#### [Task prompt]
Output, word for word, the lines of this listing that fall between the line with "Denotes Model Size" and the line with "FANCO VENTILATION RANGE BROCHURE", counting both of those lines, and no others.

#### [Material to process]
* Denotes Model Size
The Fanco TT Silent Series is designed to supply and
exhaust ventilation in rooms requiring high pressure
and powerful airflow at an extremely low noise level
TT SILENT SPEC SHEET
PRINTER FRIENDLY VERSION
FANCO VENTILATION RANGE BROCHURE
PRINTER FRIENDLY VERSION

* * *

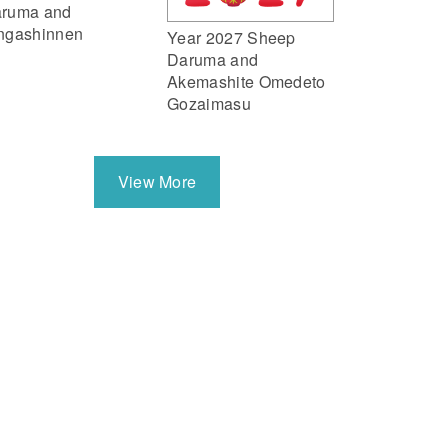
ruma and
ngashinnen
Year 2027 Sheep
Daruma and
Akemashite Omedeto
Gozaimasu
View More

#### [Exercise output]
* Denotes Model Size
The Fanco TT Silent Series is designed to supply and
exhaust ventilation in rooms requiring high pressure
and powerful airflow at an extremely low noise level
TT SILENT SPEC SHEET
PRINTER FRIENDLY VERSION
FANCO VENTILATION RANGE BROCHURE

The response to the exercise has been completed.